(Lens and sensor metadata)

*** Block opens ***

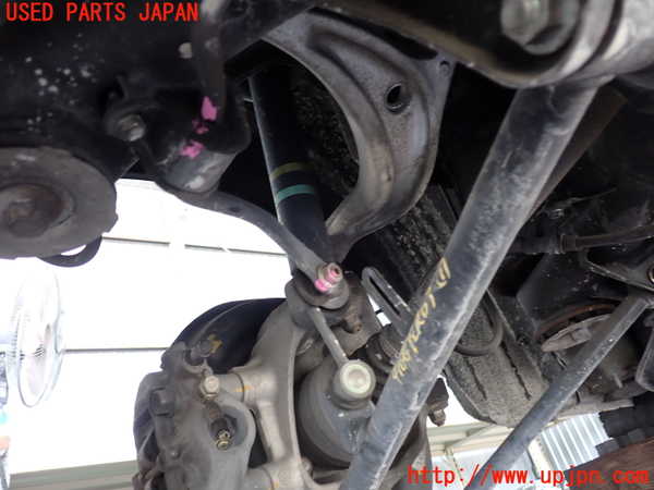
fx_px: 567
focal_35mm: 30
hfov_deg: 60.0
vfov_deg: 46.8
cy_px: 245
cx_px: 327
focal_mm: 5.4
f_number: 2.3
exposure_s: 1/40
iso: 200
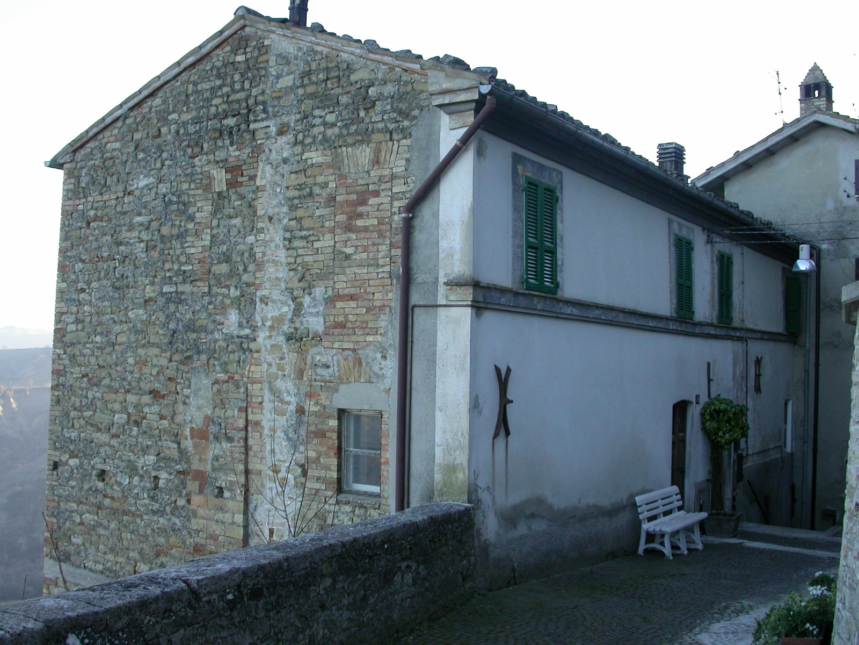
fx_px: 943
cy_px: 322
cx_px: 430
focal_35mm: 38
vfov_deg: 37.7
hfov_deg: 49.0
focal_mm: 7.85
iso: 100
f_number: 4.2
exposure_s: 1/121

*** Block closes ***

PROBLEM DESCRIPTION: Every record above should be set down exactly, with the pictures left out.

YOUR RESPONSE:
fx_px: 567
focal_35mm: 30
hfov_deg: 60.0
vfov_deg: 46.8
cy_px: 245
cx_px: 327
focal_mm: 5.4
f_number: 2.3
exposure_s: 1/40
iso: 200
fx_px: 943
cy_px: 322
cx_px: 430
focal_35mm: 38
vfov_deg: 37.7
hfov_deg: 49.0
focal_mm: 7.85
iso: 100
f_number: 4.2
exposure_s: 1/121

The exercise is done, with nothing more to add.